How WDCs were established
How WDCs were established
WDC interim Establishment Boards (iEBs)
Six WDC interim Establishment Boards (iEBs), made up of industry representatives, were responsible for setting up the six WDCs. The iEBs oversaw the Orders in Council (OiC) process, which established WDCs as legal entities. In the lead up to OiCs being passed, iEBs consulted with their industries on proposed governance arrangements and other core aspects of their WDC, including name, functions and industry coverage.
iEB members were appointed by TEC in June 2020 following an Expression of Interest process.

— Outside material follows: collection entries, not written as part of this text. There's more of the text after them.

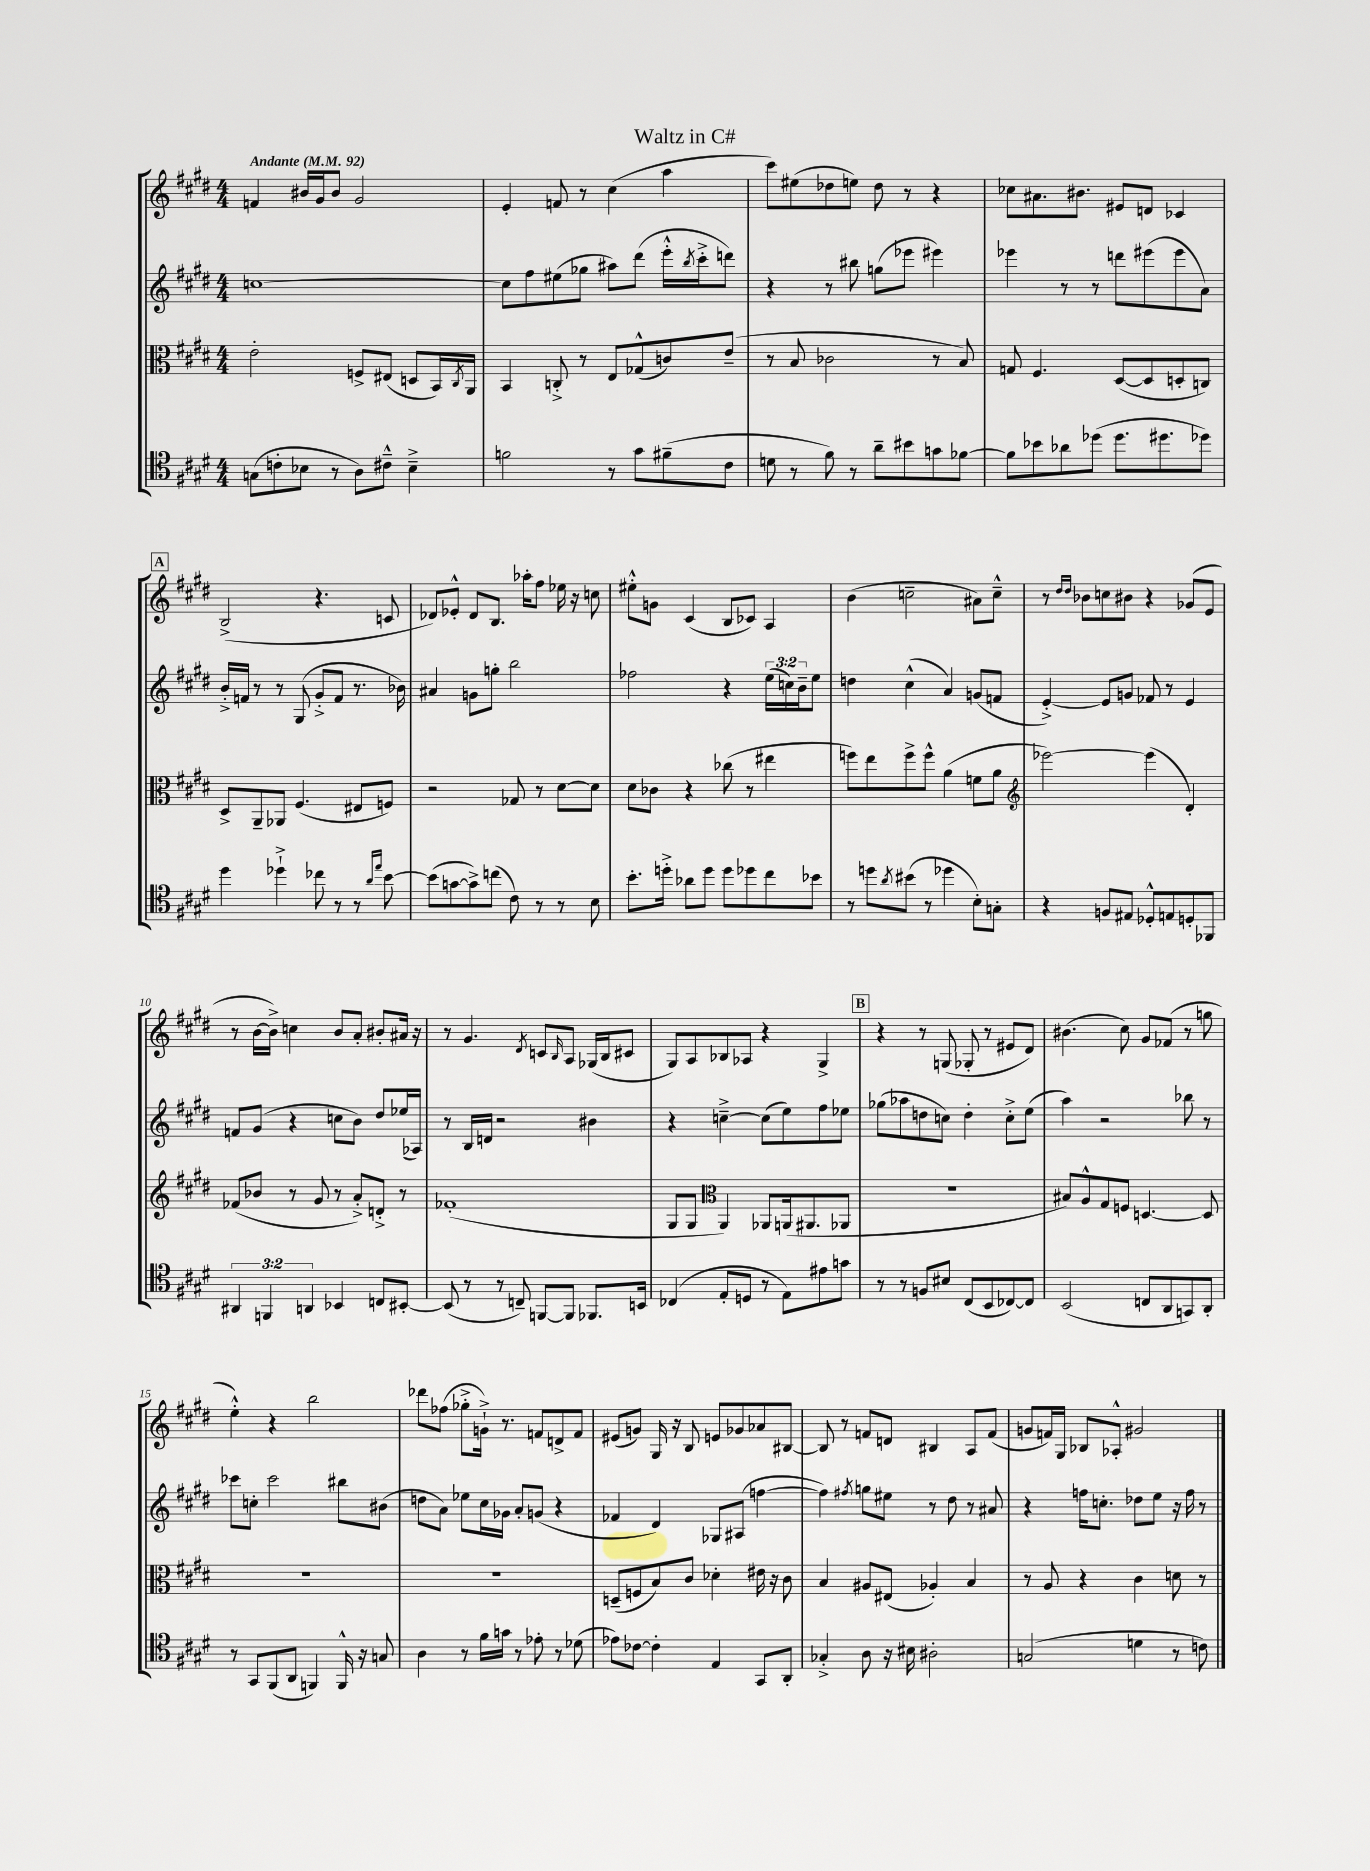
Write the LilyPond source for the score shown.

\header { title = "Waltz in C#" }
<<
\new StaffGroup <<
\new Staff = "s0" {
    \clef treble \key e \major \numericTimeSignature \time 4/4 \tempo "Andante" 4 = 92
    f'4 bis'16 gis'16 bis'8 gis'2 |
    e'4-. f'8 r8 cis''4( a''4 |
    cis'''8) eis''8( des''8 e''8) des''8 r8 r4 |
    ces''8 ais'8. bis'8. eis'8 d'8 ces'4 |
    \mark \markup { \box "A" } b2->( r4. c'8 |
    des'8) ees'8-.-^ des'8 b8. aes''16-. fis''8 ees''16 r16 c''8 |
    eis''8-.-^ g'8 cis'4( b8 ces'8) a4 |
    b'4( c''2-- ais'8) c''8---^ |
    r8 \grace { dis''16 dis''16 } bes'8 c''8 bis'8 r4 ges'8( e'8 |
    r8 b'16~ b'16->) c''4 b'8 a'8-. bis'8-. ais'16 r16 |
    r8 gis'4. \acciaccatura { dis'8 } c'8 \grace { b16 } a8 ges16( b16 cis'8 |
    gis8) a8 bes8 aes8 r4 gis4-> |
    \mark \markup { \box "B" } r4 r8 g8( ges8-. r8 eis'8 dis'8) |
    bis'4.( cis''8) gis'8 fes'8( r8 g''8 |
    e''4-.-^) r4 b''2 |
    des'''8 fes''8( ges''8-.-> g'16-!->) r8. f'8 d'8-> f'8 |
    eis'8( g'8) gis16 r16 b8 e'8 ges'8 aes'8 bis8~ |
    bis8 r8 f'8 d'8 bis4 a8 f'8( |
    g'8 f'16) gis16 bes8 aes8-.-^ gis'2 \bar "|." |
}
\new Staff = "s1" {
    \clef treble \key e \major \numericTimeSignature \time 4/4 \override Staff.TupletNumber.text = #tuplet-number::calc-fraction-text
    c''1~ |
    c''8 fis''8 eis''8( ges''8 ais''8) dis'''8( e'''16-.-^ \acciaccatura { b''8 } cis'''16-.-> d'''8) |
    r4 r8 bis''8 g''8( ees'''8 eis'''4) |
    ees'''4 r8 r8 d'''8 eis'''8( eis'''8 a'8) |
    \mark \markup { \box "A" } b'16-.-> f'16 r8 r8 gis8( gis'8-.-> f'8 r8. bes'16) |
    ais'4 g'8 g''8-. b''2 |
    fes''2 r4 \tuplet 3/2 { e''16( c''16) b'16-- } e''8 |
    d''4 cis''4-^( a'4) g'8( f'8 |
    e'4~-.->) e'8 g'8 fes'8 r8 e'4 |
    f'8 gis'8( r4 c''8 b'8) dis''8 ees''16( aes16) |
    r8 b16 d'16 r2 bis'4 |
    r4 c''4~---> c''8( e''8) fis''8 ees''8 |
    \mark \markup { \box "B" } ges''8( aes''8 d''8 c''8) d''4-. c''8-.-> e''8( |
    a''4) r2 bes''8 r8 |
    ces'''8 c''8-. ces'''2 bis''8 bis'8( |
    d''8 a'8) ees''8 cis''16 ges'16 a'8-. g'8( r4 |
    fes'4 dis'4) ges8 ais8( f''4~ |
    f''4) \acciaccatura { fis''8 } g''8 eis''8 r8 dis''8 r8 ais'8 |
    r4 f''16 c''8.-. des''8 e''8 r16 f''16 r8 \bar "|." |
}
\new Staff = "s2" {
    \clef alto \key e \major \numericTimeSignature \time 4/4
    e'2-. f8-> eis8( d8 b,16) \acciaccatura { cis8 } a,16 |
    b,4 c8-.-> r8 e8 ges8-^( c'8) e'8--( |
    r8 b8 ces'2 r8 b8) |
    g8 fis4. dis8~( dis8 d8-. c8) |
    \mark \markup { \box "A" } dis8-> a,8-- aes,8 fis4.( eis8 f8) |
    r2 ges8 r8 dis'8~ dis'8 |
    dis'8 ces'8 r4 ces''8( r8 eis''4 |
    f''8) e''8 f''8-> f''8-^ a'4( f'8 a'8 |
    \clef treble ees'''2~) ees'''4( dis'4-.) |
    fes'8( bes'8 r8 gis'8 r8 a'8-.->) d'8-.-> r8 |
    fes'1-.( |
    gis8 gis8 \clef alto a,4) aes,8 a,16( ais,8. aes,8 |
    \mark \markup { \box "B" } R1 |
    bis8) a8-^ gis8 f8 d4.~ d8 |
    r1 |
    R1 |
    d8--( f8 b8) cis'8 des'4-. eis'16 r16 cis'8 |
    b4 ais8 eis8( aes4-.) b4 |
    r8 a8 r4 cis'4 d'8 r8 \bar "|." |
}
\new Staff = "s3" {
    \clef tenor \key e \major \numericTimeSignature \time 4/4 \override Staff.TupletNumber.text = #tuplet-number::calc-fraction-text
    g8( c'8-. bes8 r8 a8) cis'8---^ bes4---> |
    f'2 r8 gis'8 fis'8--( cis'8 |
    d'8 r8 fis'8) r8 a'8-- bis'8 g'8 fes'8~ |
    fes'8 bes'8 aes'8 des''8( des''8. dis''8. des''8) |
    \mark \markup { \box "A" } dis''4 des''4-!-> ces''8 r8 r8 \grace { a'16 e''16 } b'8~ |
    b'8( g'8~ g'8->) c''8( cis'8) r8 r8 b8 |
    b'8.-. d''16-.-> aes'8 d''8 d''8 des''8 cis''8 bes'8 |
    r8 d''8 \acciaccatura { a'8 } bis'8( r8 des''4 b8-.) g8-. |
    r4 f8 eis8 des8-.-^ e8 d8-. fes,8 |
    \tuplet 3/2 { ais,4 f,4 a,4 } bes,4 c8 bis,8~-. |
    bis,8( r8 r8 c8--) f,8~ f,8 fes,8. b,16 |
    ces4( e8-. d8 r8 e8) eis'8 g'8 |
    \mark \markup { \box "B" } r8 r8 f8 bis8 cis8( b,8 ces8~) ces8 |
    b,2( c8 a,8 g,8) a,8-. |
    r8 gis,8 fis,8( a,8 f,4) f,16-^ r16 g8 |
    a4 r8 fis'16 g'16 r8 ees'8-. r8 des'8( |
    ees'8) ces'8~ ces'4-. e4 gis,8 a,8-. |
    ges4-.-> a8 r16 bis16 ais2-. |
    g2( d'4 r8 c'8) \bar "|." |
}
>>
>>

This document lists the board members across the six iEBs.
iEB All Board Composition
Te Kāhui Ahumahi
Māori members from across the iEBs came together to form te Kāhui Ahumahi, an expert advisory group that provided guidance on te ao Māori and honouring te Tiriti o Waitangi throughout the WDC establishment phase.
WDC Orders in Council (OiC)
All six iEBs were responsible for developing an OiC that outlines the name of the respective WDC, states the industries it covers, sets out the governance arrangements and details any additional functions to be performed by the WDC.
Each IEB engaged with industry to help develop the core content of their OiC and more than 200 people and organisations provided feedback on the draft Orders. This engagement helped ensure WDCs were established in ways that will best meet industry needs.
Once approved by the Minister, OiCs were sent to the Governor-General for signature. On Monday 10 May 2021 Her Excellency the Governor-General, Patsy Reddy, gave Royal Assent, passing in to law, Orders in Council (OiC) establishing the six Workforce Development Councils. The legislation came into effect on 11 June 2021. Read Hon. Chris Hipkins, Minister of Education’s press release here.
The WDC Orders in Council can be viewed here:
- Community, Health, Education and Social Services
- Hanga-Aro-Rau Manufacturing, Engineering and Logistics
- Muka Tangata People, Food and Fibre
- Toi Mai (Creative, Cultural, Recreation and Technology)
- Waihanga Ara Rau Construction and Infrastructure
Note, not all WDCs had selected a Māori name by the time their OiC was submitted.
WDC Council appointments process
In early March 2021 Expressions of Interest were sought from industry leaders who wanted to play a critical role in recommending and appointing governance Council members into the six new Workforce Development Councils.
The following Nomination and Appointment Committees* oversaw appointments to the governing Councils of WDCs.
- Waihanga Ara Rau Construction and Infrastructure WDC - Gillian Blythe, Shelley Katae, Sara Paris, Jeremy Sole and Paul Watson.
- Toitū te Waiora Community, Health, Education and Social Services WDC - Hamish Crooks, Josephine Gagan, Fale Andrew Lesa, Te Ropu Poa and Linda Thompson.
- Hanga-Aro-Rau Manufacturing, Engineering and Logistics WDC - Penny Stonyer, Andrew Clearwater, Carla Seymour Mansell, Darren O'Riley, Robert Reid and Christine Spring.
- Muka Tangata - People, Food and Fibre WDC - Jeremy Baker, Sam Huggard, Neville King, Rukumoana Schaafhausen and Vanessa Winning.
- Toi Mai WDC - Glenn Barclay, Nicole Hoey, Candace Kinser, Raewyn Lovett and Trina Tamati.
- Services WDC - Paul Goulter, Raewyn Mahara and Bruce Robertson.
*The Services Workforce Development Council was established via a hybrid model, where some Council members were appointed by the Minister of Education following nominations from TEC. Those members then made remaining appointments. A Services WDC Shortlisting Panel supported this process.